# [Assigned task]
The expected answer is the set of lines in the data below between the line holding "494,304 501,295 529,275" and the line holding "321,908 L 327,878", inclusive, written out exactly.

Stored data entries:
━━━━━━━━━━━━━━━━━━━━
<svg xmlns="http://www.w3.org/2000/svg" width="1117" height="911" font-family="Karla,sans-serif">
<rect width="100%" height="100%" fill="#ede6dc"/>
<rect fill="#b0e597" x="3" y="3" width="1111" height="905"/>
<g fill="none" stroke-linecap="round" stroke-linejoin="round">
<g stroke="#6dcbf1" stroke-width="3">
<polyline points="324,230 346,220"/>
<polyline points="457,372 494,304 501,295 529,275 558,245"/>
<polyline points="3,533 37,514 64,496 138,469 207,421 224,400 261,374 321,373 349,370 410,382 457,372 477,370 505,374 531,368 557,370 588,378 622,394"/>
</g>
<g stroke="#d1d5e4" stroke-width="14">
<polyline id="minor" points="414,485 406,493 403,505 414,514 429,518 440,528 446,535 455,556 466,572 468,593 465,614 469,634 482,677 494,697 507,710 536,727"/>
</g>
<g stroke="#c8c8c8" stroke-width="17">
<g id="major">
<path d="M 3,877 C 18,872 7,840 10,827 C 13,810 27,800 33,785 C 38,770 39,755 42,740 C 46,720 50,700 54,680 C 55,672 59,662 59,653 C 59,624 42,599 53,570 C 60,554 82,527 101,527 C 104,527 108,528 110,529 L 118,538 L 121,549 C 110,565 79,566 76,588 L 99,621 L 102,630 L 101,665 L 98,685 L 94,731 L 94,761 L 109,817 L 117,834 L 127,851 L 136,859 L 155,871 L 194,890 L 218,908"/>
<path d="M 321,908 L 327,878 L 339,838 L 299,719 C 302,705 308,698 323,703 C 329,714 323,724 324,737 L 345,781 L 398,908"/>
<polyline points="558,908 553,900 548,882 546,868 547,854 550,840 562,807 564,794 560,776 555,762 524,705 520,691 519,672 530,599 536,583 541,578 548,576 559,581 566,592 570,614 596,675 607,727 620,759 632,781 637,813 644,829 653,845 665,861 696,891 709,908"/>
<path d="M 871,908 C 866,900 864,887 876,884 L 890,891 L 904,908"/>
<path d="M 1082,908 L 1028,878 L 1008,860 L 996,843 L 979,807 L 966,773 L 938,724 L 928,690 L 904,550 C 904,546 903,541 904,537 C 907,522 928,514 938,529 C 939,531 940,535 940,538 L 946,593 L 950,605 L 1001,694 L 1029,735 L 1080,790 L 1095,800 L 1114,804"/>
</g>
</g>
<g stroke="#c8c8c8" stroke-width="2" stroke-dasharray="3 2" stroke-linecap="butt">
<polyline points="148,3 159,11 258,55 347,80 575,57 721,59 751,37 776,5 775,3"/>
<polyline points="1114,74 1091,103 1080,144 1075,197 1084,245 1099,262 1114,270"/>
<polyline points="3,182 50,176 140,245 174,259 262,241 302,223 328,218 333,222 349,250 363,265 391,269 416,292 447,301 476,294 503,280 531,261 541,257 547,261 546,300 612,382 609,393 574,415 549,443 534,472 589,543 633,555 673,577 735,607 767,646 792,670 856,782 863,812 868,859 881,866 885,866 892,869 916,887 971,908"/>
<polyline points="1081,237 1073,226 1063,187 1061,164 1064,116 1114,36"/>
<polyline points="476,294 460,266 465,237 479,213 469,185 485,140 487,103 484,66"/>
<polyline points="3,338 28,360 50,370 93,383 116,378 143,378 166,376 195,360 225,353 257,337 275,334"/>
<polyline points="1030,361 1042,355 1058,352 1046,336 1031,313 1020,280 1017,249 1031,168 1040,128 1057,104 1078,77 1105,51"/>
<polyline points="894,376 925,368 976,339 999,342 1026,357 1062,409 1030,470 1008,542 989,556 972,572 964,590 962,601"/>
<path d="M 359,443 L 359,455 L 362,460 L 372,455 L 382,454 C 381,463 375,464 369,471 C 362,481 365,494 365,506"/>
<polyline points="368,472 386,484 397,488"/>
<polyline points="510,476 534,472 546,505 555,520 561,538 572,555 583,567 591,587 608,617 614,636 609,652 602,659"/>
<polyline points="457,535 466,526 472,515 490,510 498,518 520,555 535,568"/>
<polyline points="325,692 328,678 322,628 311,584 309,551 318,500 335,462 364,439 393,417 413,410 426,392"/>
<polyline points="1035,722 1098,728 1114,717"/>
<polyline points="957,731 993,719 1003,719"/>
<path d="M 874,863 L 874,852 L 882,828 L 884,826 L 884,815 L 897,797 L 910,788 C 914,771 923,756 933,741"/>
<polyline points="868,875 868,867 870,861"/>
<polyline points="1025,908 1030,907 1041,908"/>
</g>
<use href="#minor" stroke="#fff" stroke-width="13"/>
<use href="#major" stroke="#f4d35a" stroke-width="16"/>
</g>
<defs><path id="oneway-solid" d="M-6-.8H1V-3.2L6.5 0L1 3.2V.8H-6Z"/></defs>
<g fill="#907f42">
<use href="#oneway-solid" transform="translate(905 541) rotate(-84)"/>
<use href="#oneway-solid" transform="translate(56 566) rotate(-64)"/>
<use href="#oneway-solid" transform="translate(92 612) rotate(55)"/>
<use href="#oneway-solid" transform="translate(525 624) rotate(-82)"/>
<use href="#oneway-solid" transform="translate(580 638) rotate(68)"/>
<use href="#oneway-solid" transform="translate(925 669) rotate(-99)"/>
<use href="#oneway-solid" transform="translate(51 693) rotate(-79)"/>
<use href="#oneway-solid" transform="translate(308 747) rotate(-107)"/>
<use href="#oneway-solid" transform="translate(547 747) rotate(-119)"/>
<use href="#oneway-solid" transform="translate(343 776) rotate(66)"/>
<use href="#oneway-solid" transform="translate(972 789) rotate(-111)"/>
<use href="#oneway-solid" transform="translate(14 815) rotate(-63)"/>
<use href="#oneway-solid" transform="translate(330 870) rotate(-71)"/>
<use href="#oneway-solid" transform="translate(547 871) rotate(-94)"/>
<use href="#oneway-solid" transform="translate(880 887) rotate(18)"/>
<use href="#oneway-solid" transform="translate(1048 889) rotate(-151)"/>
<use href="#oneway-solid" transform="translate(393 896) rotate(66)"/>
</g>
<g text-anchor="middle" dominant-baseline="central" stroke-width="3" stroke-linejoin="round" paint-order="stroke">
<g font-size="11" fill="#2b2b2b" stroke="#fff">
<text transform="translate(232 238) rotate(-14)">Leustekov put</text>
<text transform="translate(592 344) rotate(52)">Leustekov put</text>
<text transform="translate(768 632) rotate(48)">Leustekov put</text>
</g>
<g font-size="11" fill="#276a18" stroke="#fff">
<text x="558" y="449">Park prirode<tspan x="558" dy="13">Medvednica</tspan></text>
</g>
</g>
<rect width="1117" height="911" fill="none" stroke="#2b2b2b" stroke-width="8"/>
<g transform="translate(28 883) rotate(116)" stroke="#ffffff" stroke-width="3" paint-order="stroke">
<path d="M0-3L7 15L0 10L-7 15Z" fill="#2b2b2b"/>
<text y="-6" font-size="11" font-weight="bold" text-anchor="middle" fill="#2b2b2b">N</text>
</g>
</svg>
━━━━━━━━━━━━━━━━━━━━
# [Response to the exercise]
<polyline points="457,372 494,304 501,295 529,275 558,245"/>
<polyline points="3,533 37,514 64,496 138,469 207,421 224,400 261,374 321,373 349,370 410,382 457,372 477,370 505,374 531,368 557,370 588,378 622,394"/>
</g>
<g stroke="#d1d5e4" stroke-width="14">
<polyline id="minor" points="414,485 406,493 403,505 414,514 429,518 440,528 446,535 455,556 466,572 468,593 465,614 469,634 482,677 494,697 507,710 536,727"/>
</g>
<g stroke="#c8c8c8" stroke-width="17">
<g id="major">
<path d="M 3,877 C 18,872 7,840 10,827 C 13,810 27,800 33,785 C 38,770 39,755 42,740 C 46,720 50,700 54,680 C 55,672 59,662 59,653 C 59,624 42,599 53,570 C 60,554 82,527 101,527 C 104,527 108,528 110,529 L 118,538 L 121,549 C 110,565 79,566 76,588 L 99,621 L 102,630 L 101,665 L 98,685 L 94,731 L 94,761 L 109,817 L 117,834 L 127,851 L 136,859 L 155,871 L 194,890 L 218,908"/>
<path d="M 321,908 L 327,878 L 339,838 L 299,719 C 302,705 308,698 323,703 C 329,714 323,724 324,737 L 345,781 L 398,908"/>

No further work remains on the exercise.